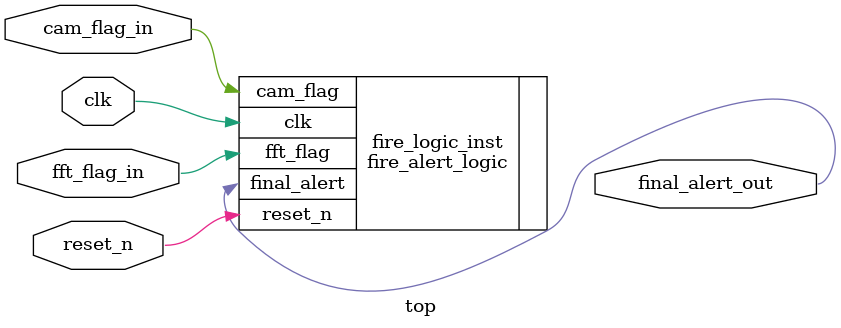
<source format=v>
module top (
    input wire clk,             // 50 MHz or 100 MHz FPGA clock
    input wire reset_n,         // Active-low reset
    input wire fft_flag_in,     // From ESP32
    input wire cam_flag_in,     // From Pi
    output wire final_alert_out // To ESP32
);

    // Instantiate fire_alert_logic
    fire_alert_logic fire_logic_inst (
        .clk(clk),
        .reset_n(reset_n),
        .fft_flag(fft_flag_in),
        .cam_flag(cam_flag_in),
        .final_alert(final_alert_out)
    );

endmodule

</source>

::::::::

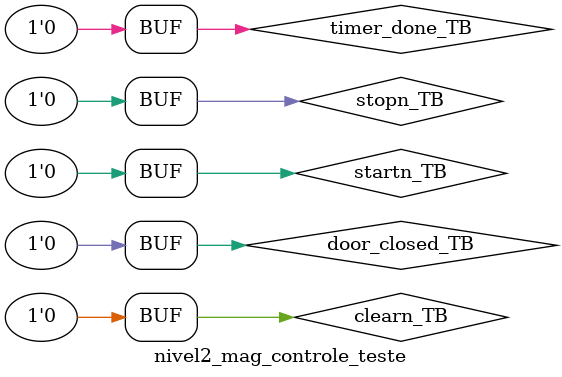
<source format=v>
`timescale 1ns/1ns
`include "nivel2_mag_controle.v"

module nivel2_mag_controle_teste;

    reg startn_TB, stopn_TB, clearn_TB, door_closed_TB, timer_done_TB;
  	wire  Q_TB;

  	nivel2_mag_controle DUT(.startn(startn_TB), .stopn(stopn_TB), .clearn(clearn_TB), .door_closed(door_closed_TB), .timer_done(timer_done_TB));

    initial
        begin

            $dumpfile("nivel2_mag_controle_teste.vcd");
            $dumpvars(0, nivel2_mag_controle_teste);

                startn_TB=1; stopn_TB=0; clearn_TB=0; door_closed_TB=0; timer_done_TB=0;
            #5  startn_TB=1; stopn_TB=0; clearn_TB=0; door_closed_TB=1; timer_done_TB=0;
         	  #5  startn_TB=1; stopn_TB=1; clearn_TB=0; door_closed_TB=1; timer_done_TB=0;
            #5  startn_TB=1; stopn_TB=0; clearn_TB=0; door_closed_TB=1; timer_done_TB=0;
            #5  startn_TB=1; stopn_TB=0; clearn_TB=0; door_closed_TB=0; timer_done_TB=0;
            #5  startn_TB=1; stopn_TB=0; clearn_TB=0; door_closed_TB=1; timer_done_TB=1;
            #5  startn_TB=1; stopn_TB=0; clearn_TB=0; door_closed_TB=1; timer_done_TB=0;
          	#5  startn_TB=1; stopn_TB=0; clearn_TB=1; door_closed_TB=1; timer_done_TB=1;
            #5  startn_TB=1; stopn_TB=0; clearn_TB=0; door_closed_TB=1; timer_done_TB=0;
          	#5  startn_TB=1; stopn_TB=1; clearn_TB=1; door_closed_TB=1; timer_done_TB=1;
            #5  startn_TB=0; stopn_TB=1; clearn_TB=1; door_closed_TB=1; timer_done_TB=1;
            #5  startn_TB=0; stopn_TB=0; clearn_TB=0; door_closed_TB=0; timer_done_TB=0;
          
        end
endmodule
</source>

::::::::

● What you have to do
Find each line above that contains "From", and copy those lines.

● Task output
    input wire fft_flag_in,     // From ESP32
    input wire cam_flag_in,     // From Pi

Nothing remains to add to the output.